The Supreme Court on Monday sided with Fane Lozman in a lawsuit that began with his 2006 arrest at a City of Riviera Beach city council meeting. Lozman, who also won a case against the city at the Supreme Court in 2013, was arrested while talking about corruption in the county during a public comment portion of the meeting.
Lozman, 56, argued he was arrested in retaliation for being a critic of the city and sued. But a lower court said Lozman was barred from bringing a lawsuit for retaliation because a jury found a police officer had probable cause to arrest him for disturbing a lawful assembly. The Supreme Court disagreed, with Justice Anthony Kennedy writing in an 8-1 decision that Lozman’s lawsuit isn’t barred. Justice Clarence Thomas dissented.
“What happened to me was wrong. It happens all the time to public speakers. This is going to tell municipalities that you’re not immunized from legal actions. There is a price to pay,” Lozman said in a telephone interview after the decision was announced.
The decision doesn’t end the case. Kennedy wrote that an appeals court should look at several issues when re-evaluating the case, directing the court to use as guidance a previous case that Lozman had advocated. The appeals court could rule in Lozman’s favor or against him, said Kerri L. Barsh, one of Lozman’s attorneys, but said the court had previously suggested Lozman made a strong case that he was retaliated against.
An attorney for the city, Benjamin Bedard, called the decision “narrow” and said there are various arguments open to the city when it returns to the appeals court. He said the city hopes to persuade the appeals court to rule in favor of the city and said the city never had a policy or agreement to retaliate against Lozman.
“They really were just trying to run their meeting in an efficient manner,” Bedard said, adding that if Lozman had followed a councilwoman’s direction and “moved on to other topics then none of this ever would have occurred.”
It’s also possible the case could settle. Lozman said part of what’d he’d want is an apology and for the city to pay his legal fees and other costs, which now are over $200,000.
Lozman was arrested on Nov. 15, 2006 after he began using the meeting’s public comment time to talk about government corruption in Palm Beach County, where the City of Riviera Beach is located.
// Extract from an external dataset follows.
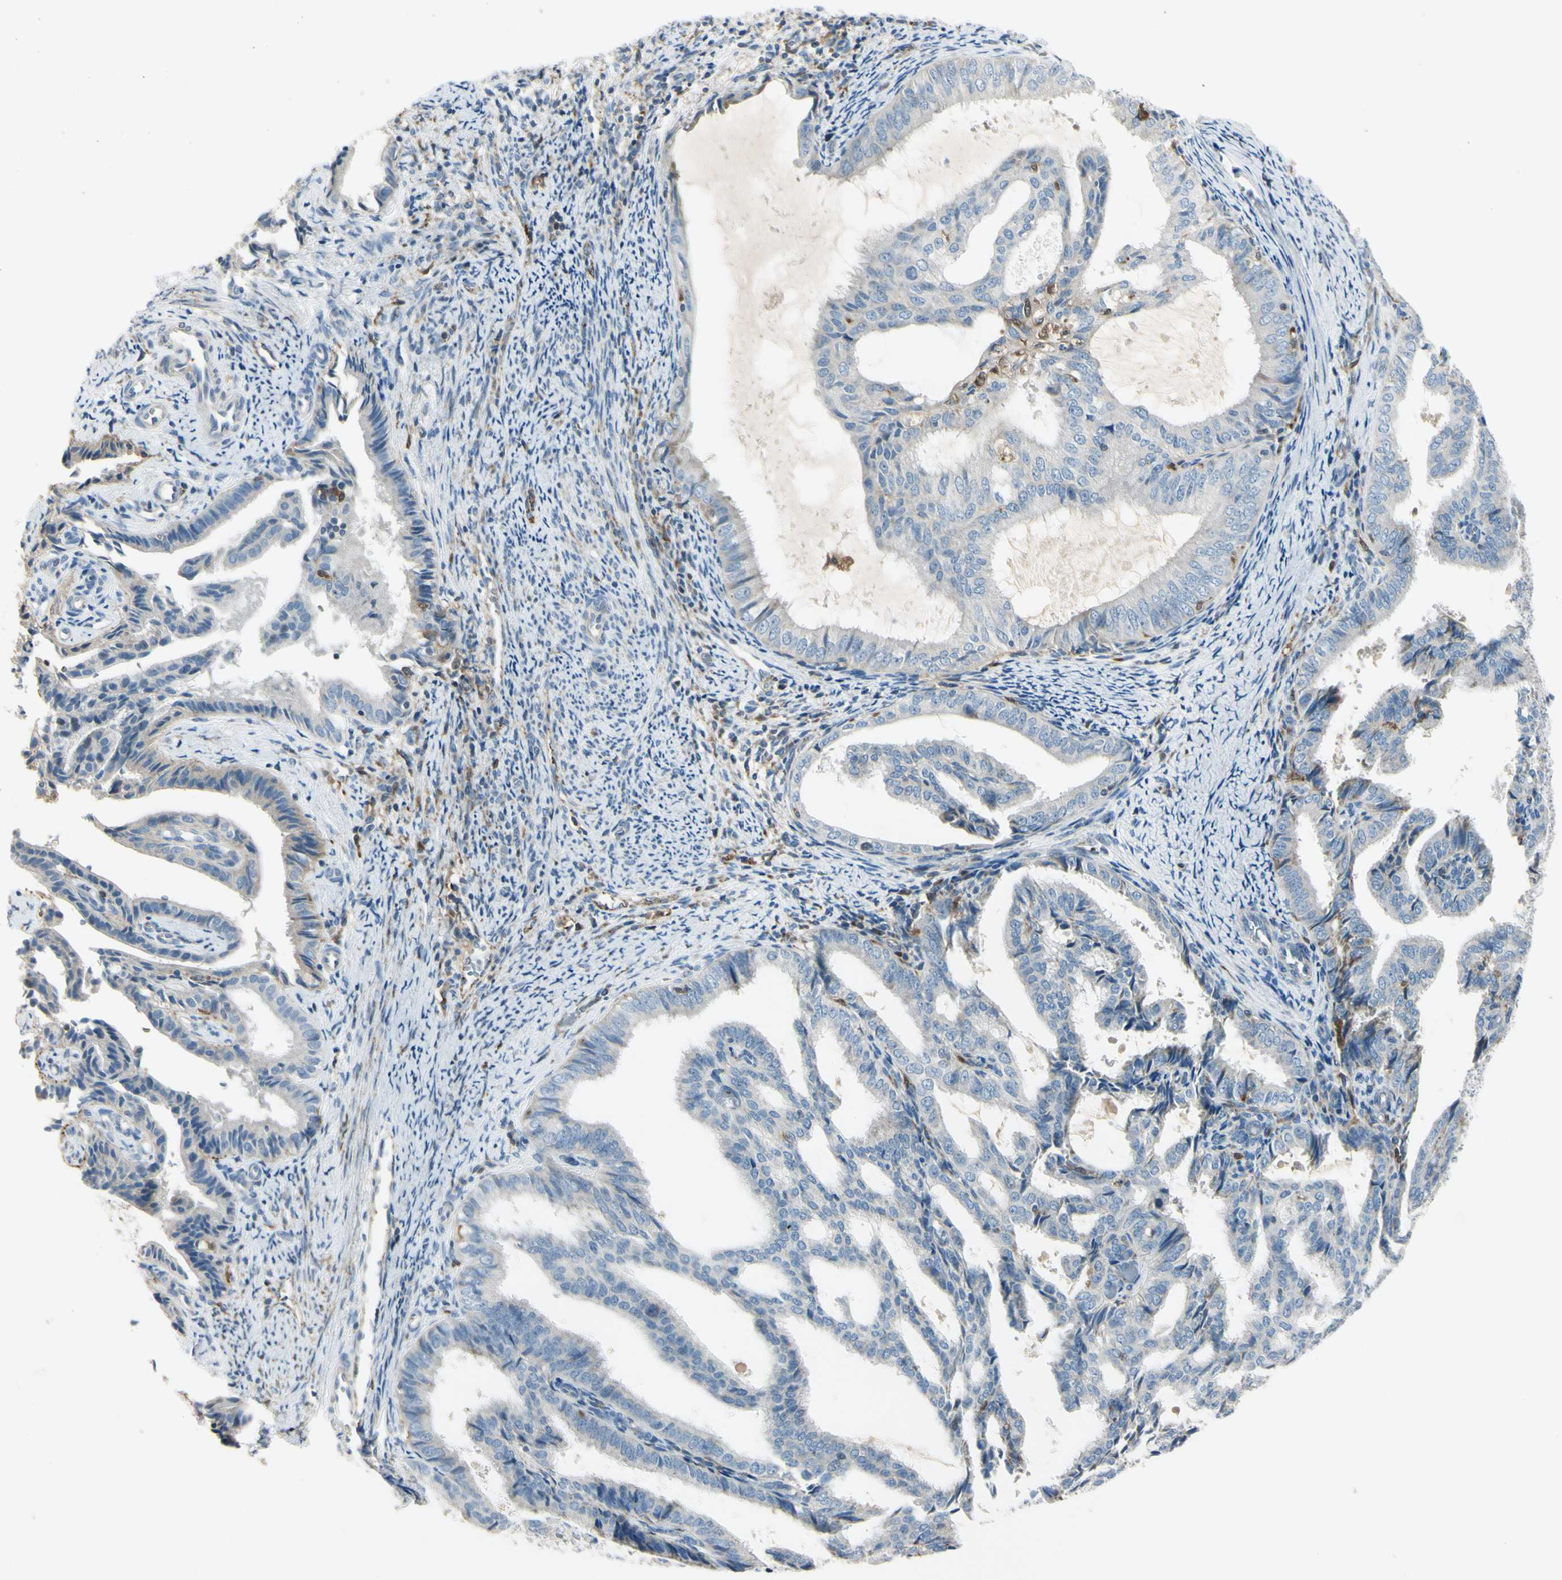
{"staining": {"intensity": "weak", "quantity": "25%-75%", "location": "cytoplasmic/membranous"}, "tissue": "endometrial cancer", "cell_type": "Tumor cells", "image_type": "cancer", "snomed": [{"axis": "morphology", "description": "Adenocarcinoma, NOS"}, {"axis": "topography", "description": "Endometrium"}], "caption": "Endometrial cancer (adenocarcinoma) tissue reveals weak cytoplasmic/membranous expression in approximately 25%-75% of tumor cells", "gene": "CYRIB", "patient": {"sex": "female", "age": 58}}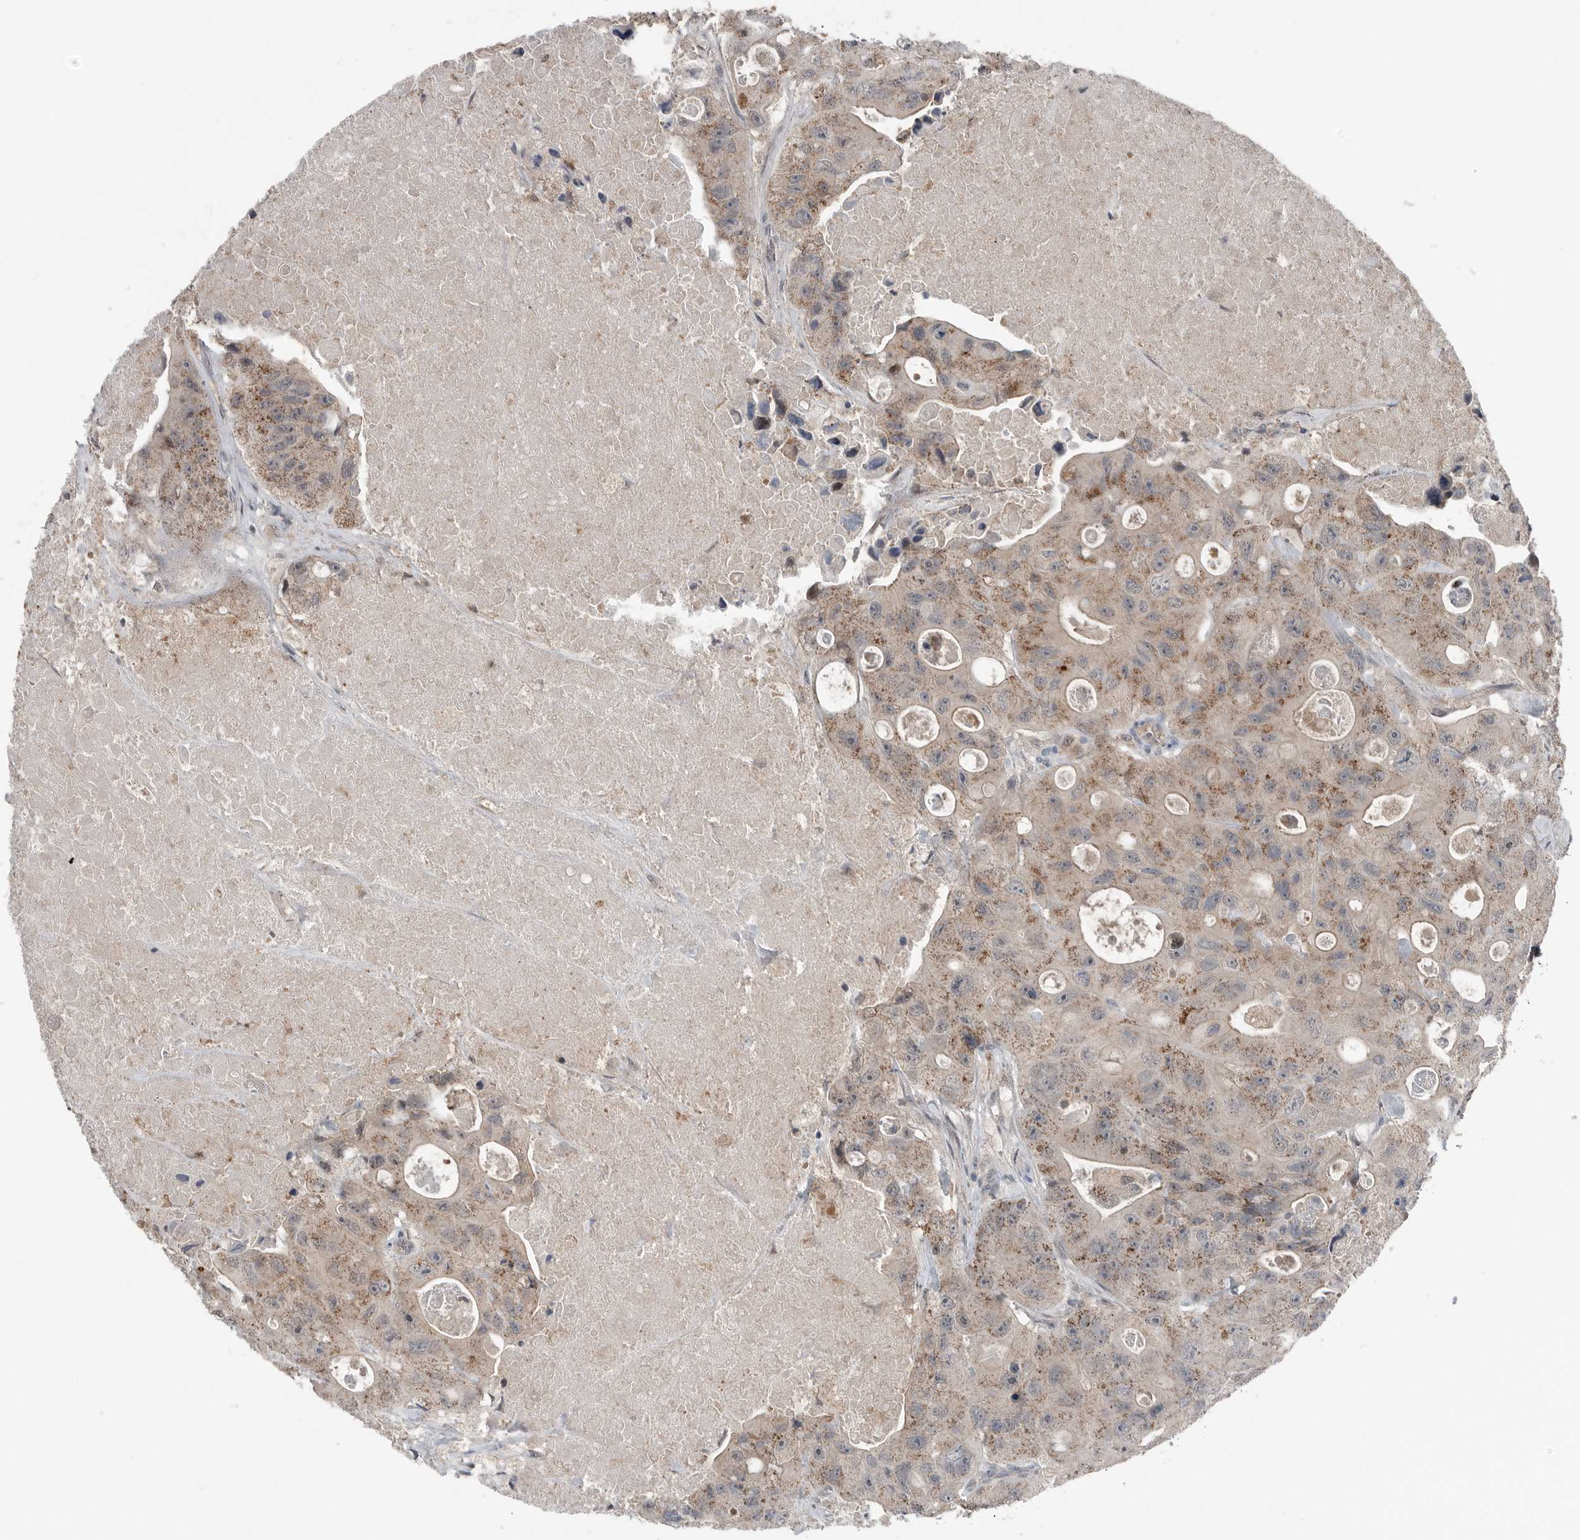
{"staining": {"intensity": "moderate", "quantity": ">75%", "location": "cytoplasmic/membranous"}, "tissue": "colorectal cancer", "cell_type": "Tumor cells", "image_type": "cancer", "snomed": [{"axis": "morphology", "description": "Adenocarcinoma, NOS"}, {"axis": "topography", "description": "Colon"}], "caption": "Colorectal cancer (adenocarcinoma) was stained to show a protein in brown. There is medium levels of moderate cytoplasmic/membranous expression in about >75% of tumor cells.", "gene": "SCP2", "patient": {"sex": "female", "age": 46}}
He kept speaking after a member of the council warned him not to continue with the topic. The charges against him were ultimately dismissed, but Lozman then turned around and sued the city.
Lozman claimed the city violated the First Amendment’s free speech guarantee by arresting him in retaliation for his criticism of city officials and policies and a separate lawsuit he’d filed against the city.
Numerous First Amendment and media organizations, including The Associated Press, filed briefs supporting Lozman.
Lozman’s win Monday comes five years after his last victory at the court. In 2013, the justices sided with Lozman in ruling that a floating home that he had docked at a city-owned marina was a house, not a boat subject to easier government seizure under laws that govern ships and boats.
The case decided Monday is 17-21, Lozman v. City of Riviera Beach.